Thursday, July 04, 2013

yesterday never comes

I wondered why most of the music I listen to nowadays seems to be stuff that I was deep into as a teenager and a lot of the beliefs around politics and culture and my position on things in general have their roots in those years.

There are are at least a couple of explanations. One I like is the idea of the reminiscence bump.

The bump can be explained in a cognitive sense - things experienced during a period of rapid change, ie ones teens, are better encoded as memories due to their novel and distinct nature. Once you're out of that period things become more stable, and more routines develop so the number of new experiences reduces.

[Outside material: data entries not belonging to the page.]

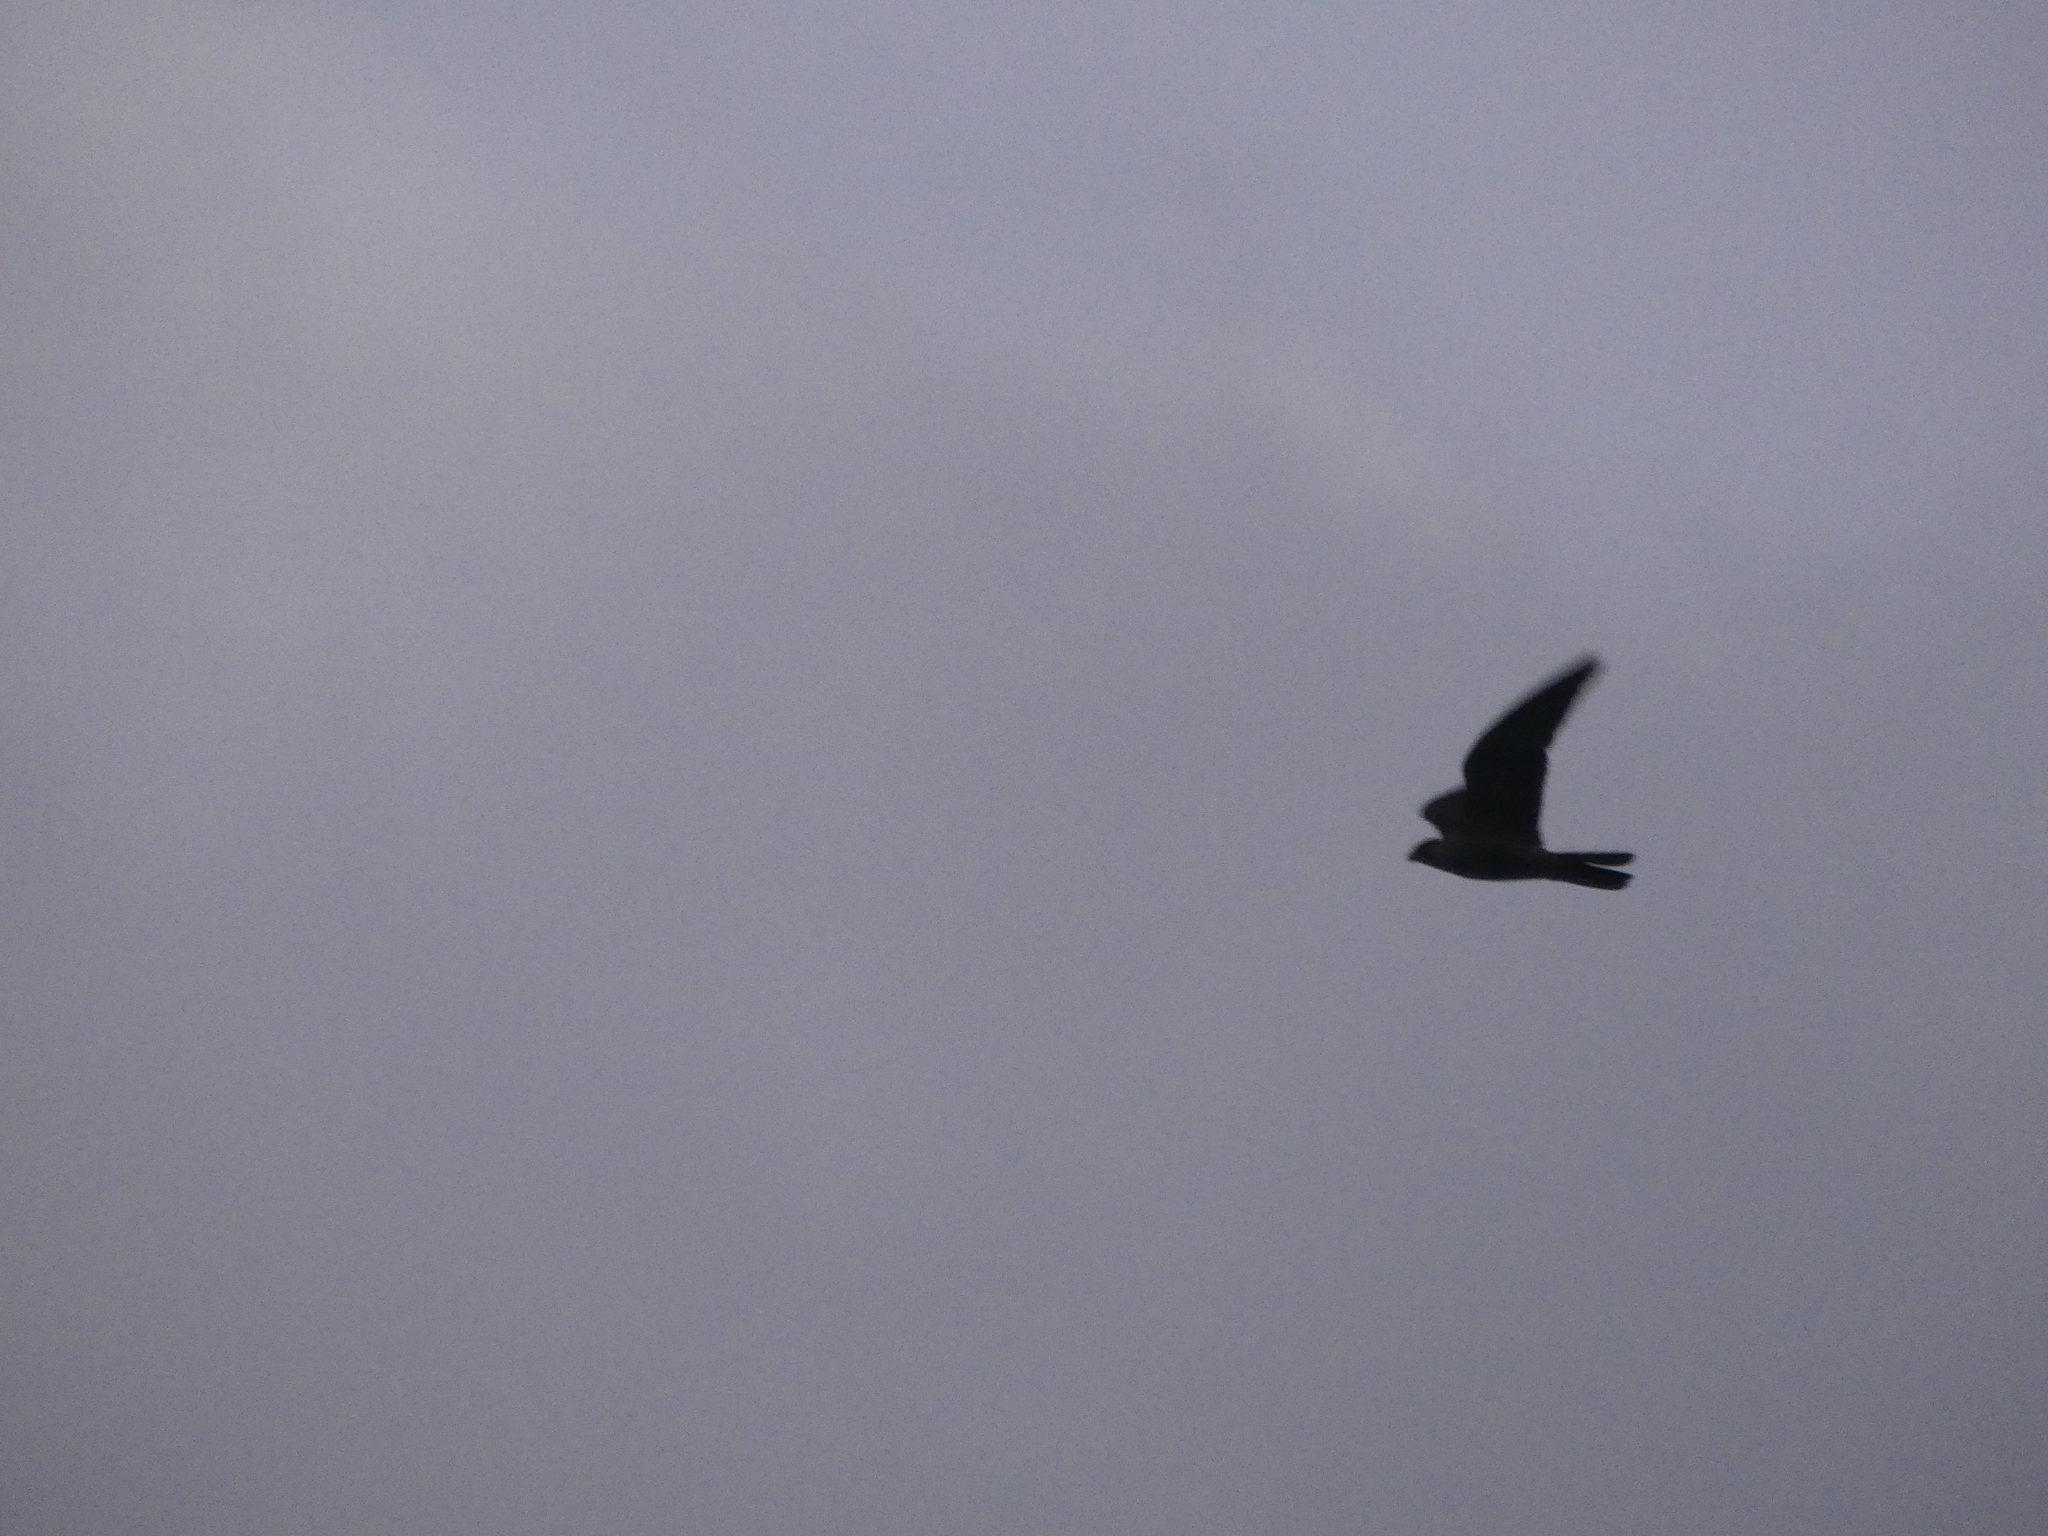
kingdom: Animalia
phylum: Chordata
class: Aves
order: Falconiformes
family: Falconidae
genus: Falco
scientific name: Falco peregrinus
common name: Peregrine falcon
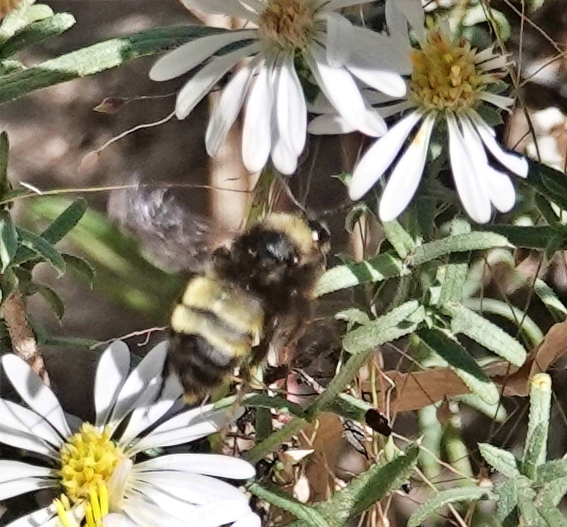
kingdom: Animalia
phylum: Arthropoda
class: Insecta
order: Hymenoptera
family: Apidae
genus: Bombus
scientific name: Bombus pensylvanicus
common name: Bumble bee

Another theory is around personal narrative and identity. Essentially our sense of identity develops significantly during these years and then retrospectively we organise these memories - or, more accurately, 'sets' of associations - into the story of oneself.

And it is a story. Actual distinct memories will be relatively few, so we make up the rest - a kind of cryptomnesia - in order to make it coherent. Essentially our deeply felt sense of our own self and identity is - pretty much - a great work of fiction.

Or if you prefer, a more fun alternative, as reported in PsyBlog, is to consider nostalgia as a medical affliction.

A disease that we have, in fact, been infected with principally by the people of Switzerland.

"Nostalgia was regarded as a medical disease confined to the Swiss, a view that persisted through most of the 19th century. Symptoms—including bouts of weeping, irregular heartbeat, and anorexia—were attributed variously to demons inhabiting the middle brain, sharp differentiation in atmospheric pressure wreaking havoc in the brain, or the unremitting clanging of cowbells in the Swiss Alps which damaged the eardrum and brain cells."